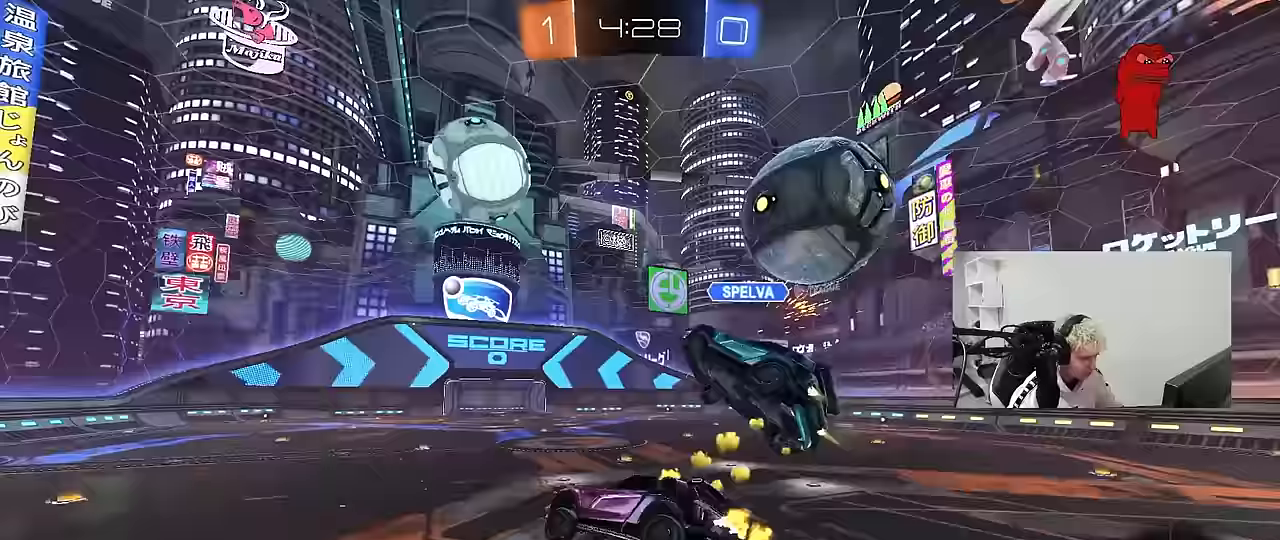
{"keys": ["d", "s", "shift"], "mouse": [], "mouse_move": "still", "events": [[233, "s", "up"], [283, "space", "down"], [333, "s", "down"], [466, "space", "up"]]}
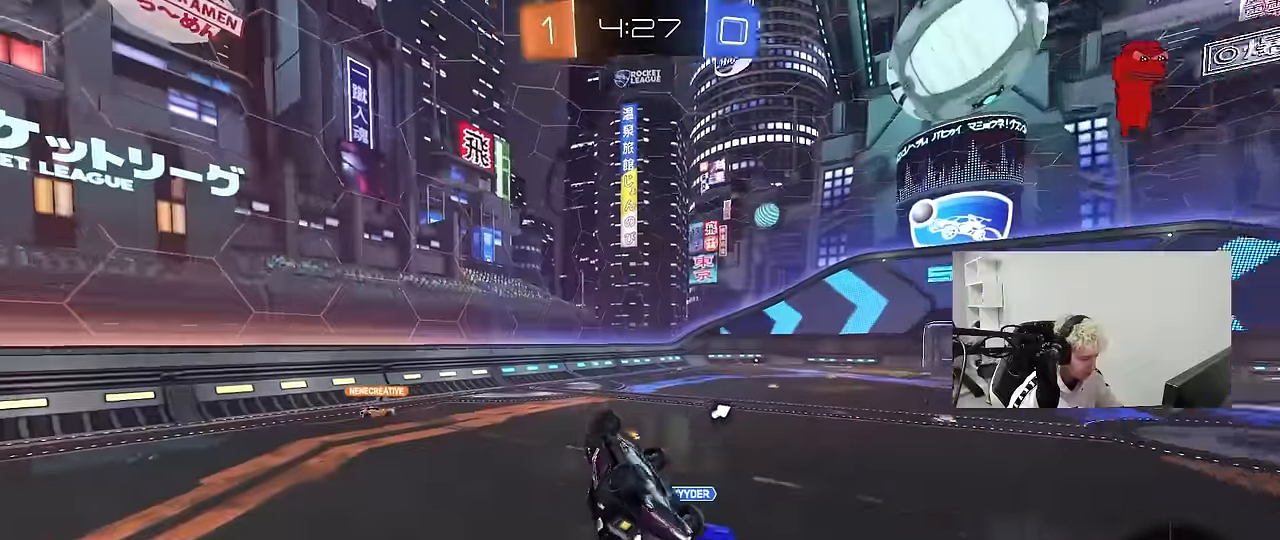
{"keys": ["d"], "mouse": [], "mouse_move": "still", "events": [[116, "s", "up"], [250, "d", "up"], [250, "shift", "up"], [350, "a", "down"], [450, "a", "up"], [483, "d", "down"]]}
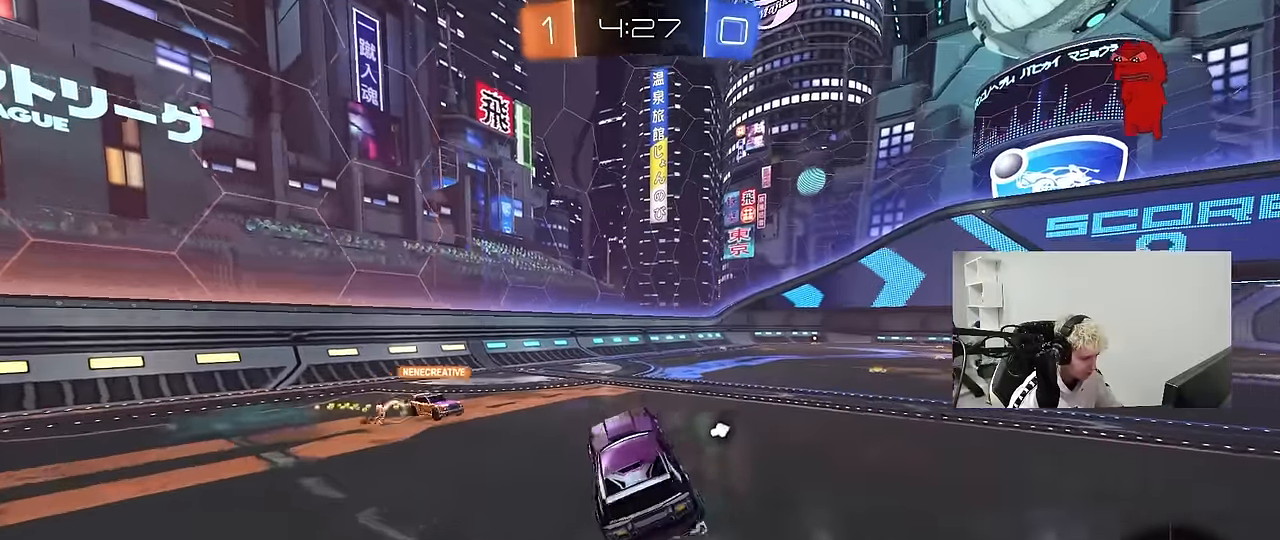
{"keys": [], "mouse": [], "mouse_move": "still", "events": [[33, "w", "down"], [216, "d", "up"], [266, "a", "down"], [316, "w", "up"], [366, "w", "down"], [450, "a", "up"], [500, "w", "up"]]}
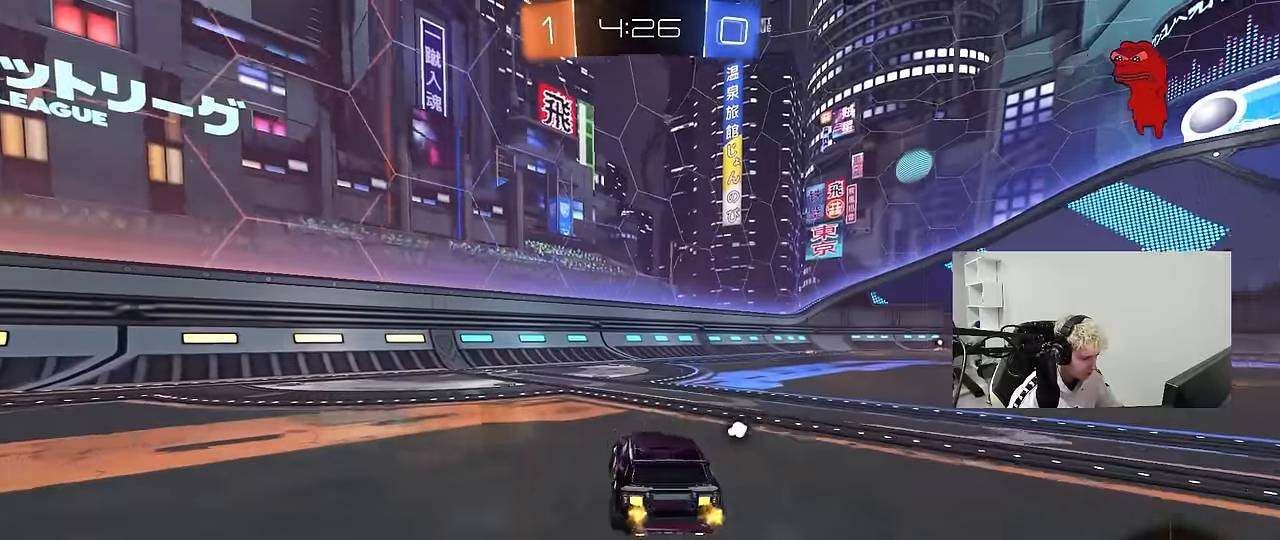
{"keys": ["space", "w"], "mouse": [], "mouse_move": "still", "events": [[50, "w", "down"], [150, "d", "down"], [200, "d", "up"], [233, "a", "down"], [383, "space", "down"], [466, "a", "up"]]}
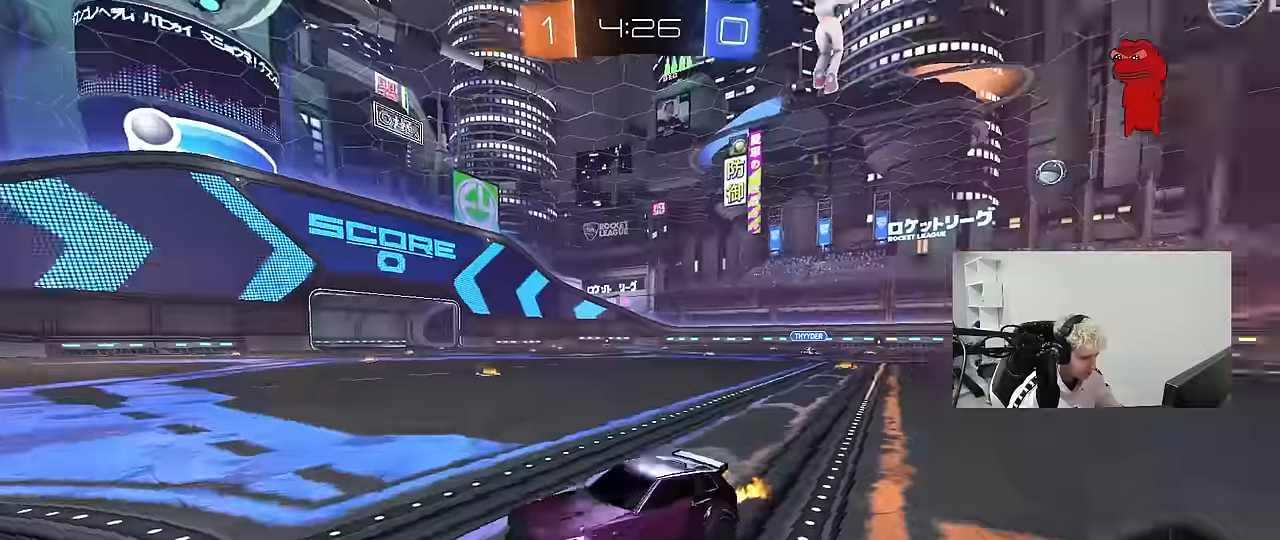
{"keys": ["a", "w"], "mouse": [], "mouse_move": "still", "events": [[66, "space", "up"], [300, "a", "down"], [300, "shift", "down"], [433, "shift", "up"]]}
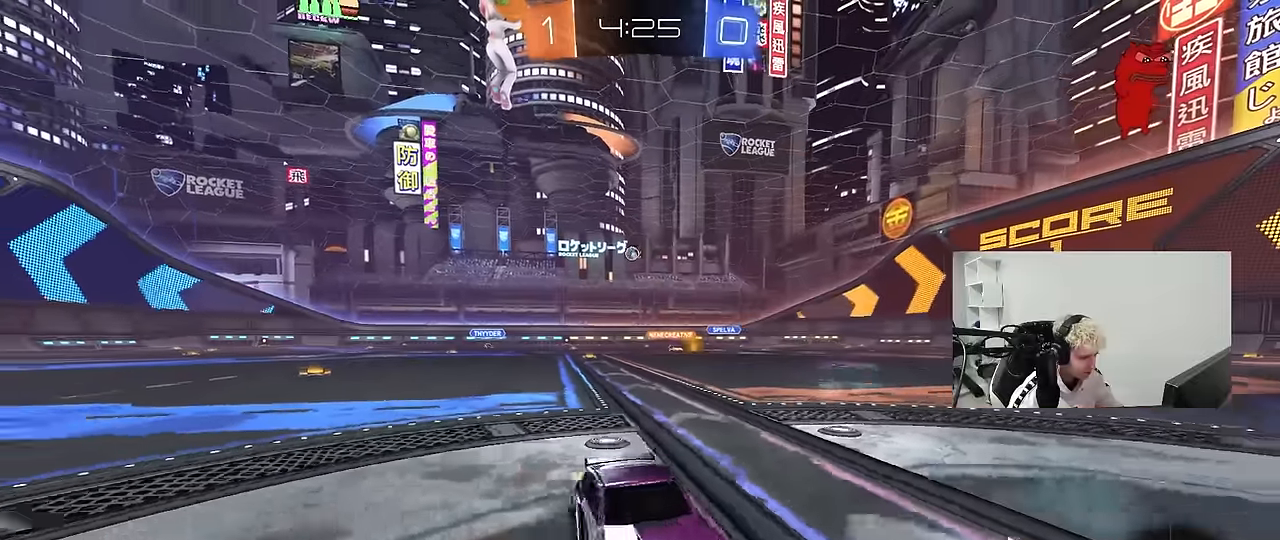
{"keys": ["w"], "mouse": ["left"], "mouse_move": "down-left", "events": [[83, "shift", "down"], [133, "shift", "up"], [450, "mouse_left", "down"], [500, "a", "up"]]}
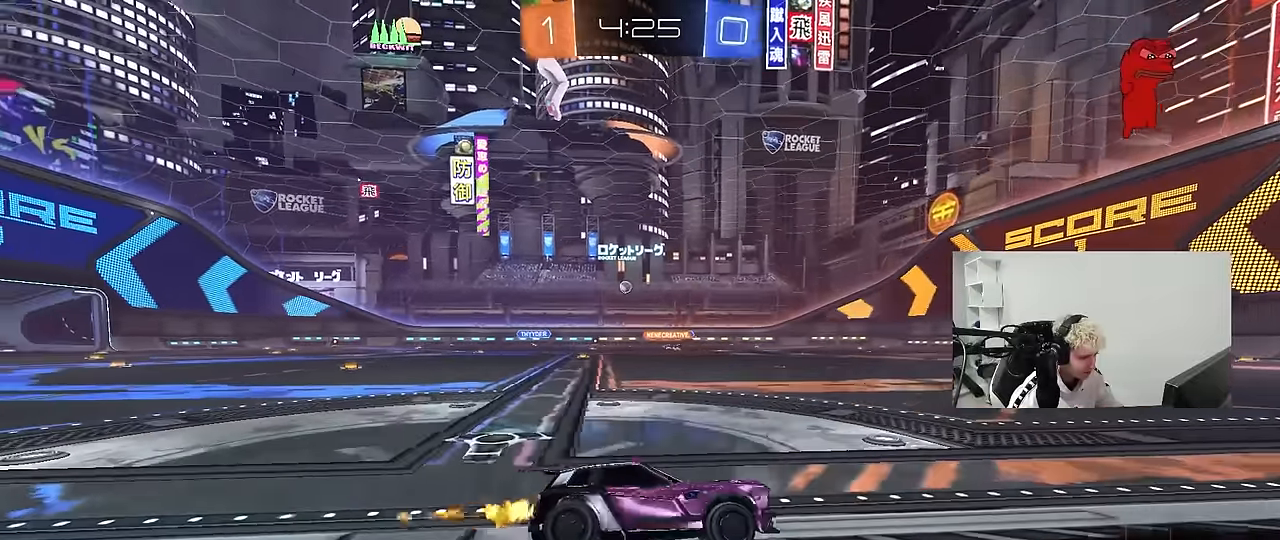
{"keys": ["a", "s", "shift", "space"], "mouse": [], "mouse_move": "still", "events": [[50, "d", "down"], [100, "mouse_right", "down"], [183, "a", "down"], [183, "d", "up"], [183, "mouse_right", "up"], [183, "shift", "down"], [283, "mouse_right", "down"], [383, "s", "down"], [383, "space", "down"], [383, "w", "up"], [433, "mouse_right", "up"], [466, "mouse_left", "up"]]}
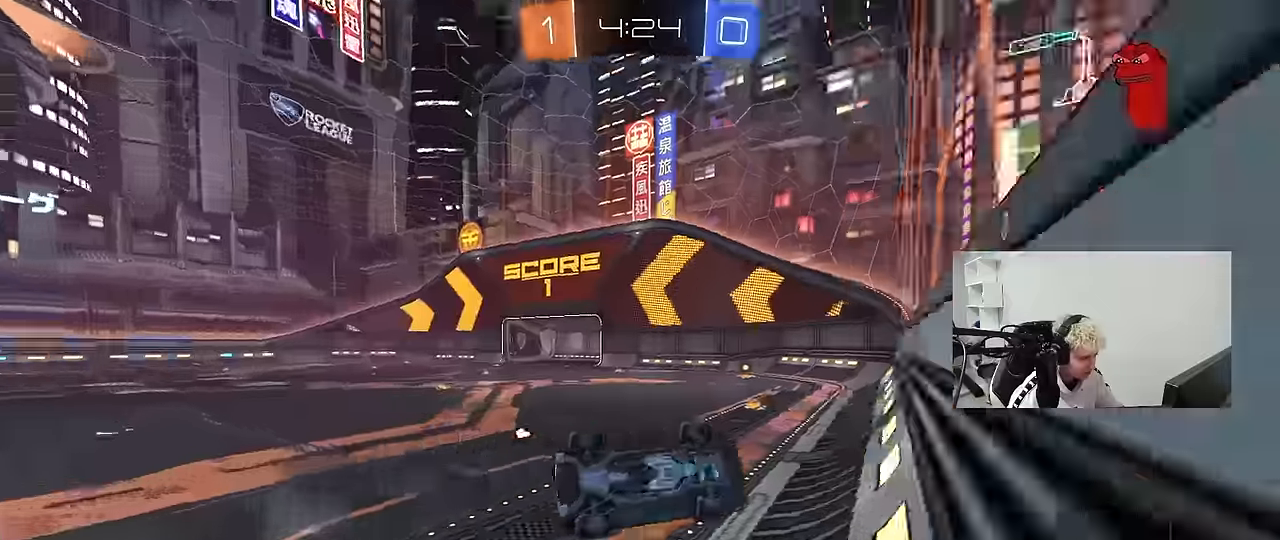
{"keys": ["s"], "mouse": [], "mouse_move": "still", "events": [[66, "shift", "up"], [66, "space", "up"], [250, "s", "up"], [400, "s", "down"], [450, "a", "up"]]}
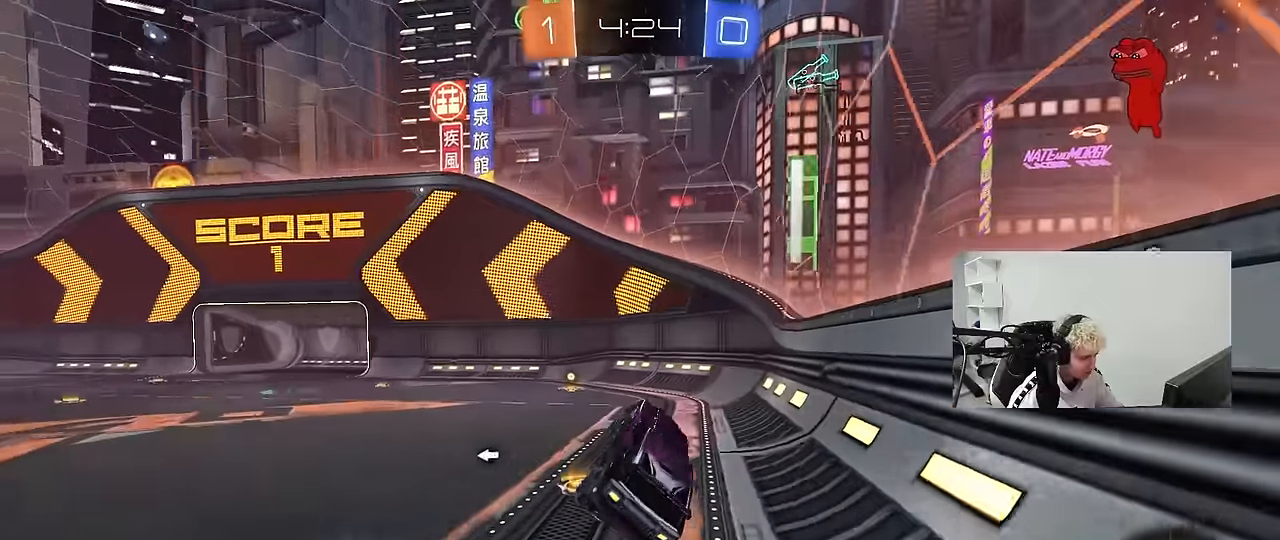
{"keys": ["a"], "mouse": ["left"], "mouse_move": "still", "events": [[83, "space", "down"], [183, "a", "down"], [216, "s", "up"], [216, "space", "up"], [266, "a", "up"], [316, "d", "down"], [416, "d", "up"], [466, "mouse_left", "down"], [500, "a", "down"]]}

::::::

Each line of the data must be transcribed exactly; pictures are not carried over.

Exercise result:
{"keys": ["d", "s", "shift"], "mouse": [], "mouse_move": "still", "events": [[233, "s", "up"], [283, "space", "down"], [333, "s", "down"], [466, "space", "up"]]}
{"keys": ["d"], "mouse": [], "mouse_move": "still", "events": [[116, "s", "up"], [250, "d", "up"], [250, "shift", "up"], [350, "a", "down"], [450, "a", "up"], [483, "d", "down"]]}
{"keys": [], "mouse": [], "mouse_move": "still", "events": [[33, "w", "down"], [216, "d", "up"], [266, "a", "down"], [316, "w", "up"], [366, "w", "down"], [450, "a", "up"], [500, "w", "up"]]}
{"keys": ["space", "w"], "mouse": [], "mouse_move": "still", "events": [[50, "w", "down"], [150, "d", "down"], [200, "d", "up"], [233, "a", "down"], [383, "space", "down"], [466, "a", "up"]]}
{"keys": ["a", "w"], "mouse": [], "mouse_move": "still", "events": [[66, "space", "up"], [300, "a", "down"], [300, "shift", "down"], [433, "shift", "up"]]}
{"keys": ["w"], "mouse": ["left"], "mouse_move": "down-left", "events": [[83, "shift", "down"], [133, "shift", "up"], [450, "mouse_left", "down"], [500, "a", "up"]]}
{"keys": ["a", "s", "shift", "space"], "mouse": [], "mouse_move": "still", "events": [[50, "d", "down"], [100, "mouse_right", "down"], [183, "a", "down"], [183, "d", "up"], [183, "mouse_right", "up"], [183, "shift", "down"], [283, "mouse_right", "down"], [383, "s", "down"], [383, "space", "down"], [383, "w", "up"], [433, "mouse_right", "up"], [466, "mouse_left", "up"]]}
{"keys": ["s"], "mouse": [], "mouse_move": "still", "events": [[66, "shift", "up"], [66, "space", "up"], [250, "s", "up"], [400, "s", "down"], [450, "a", "up"]]}
{"keys": ["a"], "mouse": ["left"], "mouse_move": "still", "events": [[83, "space", "down"], [183, "a", "down"], [216, "s", "up"], [216, "space", "up"], [266, "a", "up"], [316, "d", "down"], [416, "d", "up"], [466, "mouse_left", "down"], [500, "a", "down"]]}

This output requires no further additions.